Grogster, Jan 29 2012

       "Michael Moore is correct! Truly an anus horribilis."
spidermother, Jan 29 2012

       How do you propose to get these pictures? Unless you're Kim Kardashian closeups of the anus aren't usually posted on the front page of a star's resume.
doctorremulac3, Jan 29 2012

       You could just lie about the pictures.
bungston, Jan 29 2012

       //You could just lie about the pictures// works only with non-litigious celebrities.
mouseposture, Jan 29 2012

       Use Made up celebrities. “That looks to me like Denise P. MacGerald, international roller hockey star”. “Sorry, no points. It's heavy metal bassist Ethel Ungulatant. Better luck in the Ordinary Member of the Public Belly Button round”.
pocmloc, Jan 29 2012

       //Ethel Ungulatant// Famously litigious. Sometimes went even further. The editorial offices of Gleanings in Bee Culture were firebombed following publication of an unflattering photo.
mouseposture, Jan 29 2012

       Not the same person at all. Must be an unfortunate coincidence. All our celebrites are guaranteed 100% made up.
pocmloc, Jan 29 2012

       That was Ethel's beef with Bee Culture. He hated being photographed without makeup.
mouseposture, Jan 29 2012

       "We came, we saw, we clicked the link."   

       After that, nothing but regrets. [-}
8th of 7, Jan 29 2012

       Sorry to see that [hippo] was forced to go rummaging around in the bowels of the bakery to prove this was halfbaked already. Poor guy.
blissmiss, Jan 29 2012

       I think this is a little different than any of those. Perhaps it could be one of the games on Famous Anus.   
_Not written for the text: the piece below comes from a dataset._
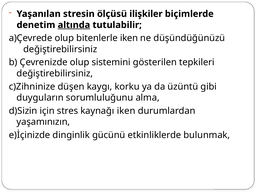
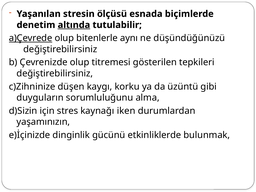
ilişkiler: ilişkiler -> esnada
a)Çevrede underline: none -> present
bitenlerle iken: iken -> aynı
sistemini: sistemini -> titremesi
       Regards the issue of obtaining material, of course this program will be such a monstrous hit that the rich and famous will be lining up to submit their buttholes for consideration.
tatterdemalion, Jan 29 2012

       [-] If I wanted to look at a bunch of famous assholes, I'd just turn on Jersey Shore.
ytk, Jan 30 2012

blissmiss, Jan 30 2012

       Jennifer Aniston
rcarty, Jan 31 2012

       Is here?
blissmiss, Jan 31 2012

       Is this the O'Reilly Factor?
RayfordSteele, Feb 01 2012

       /Famous Anus/ competition would have a cup for the winners.   

       Otherwise known as the FA cup.
Ling, Feb 03 2012

       I inadvertently stole [MaxwellBuchannan]'s line above, and later stumbled upon his original via the random button. I won't bother posting a link; anyone interested can look up his anus horribilis.
spidermother, Feb 03 2012

       In just 28 years it is projected there will be 9otherwise Billion people living on planet Earth.   

       4.5 BILLION are projected to be living in seriously malnutrition.   

       Thank the stars we have everyone on the case.   

       No low cost food domes, no simple water stills.   

       A celebrity butt identifier. Bravo!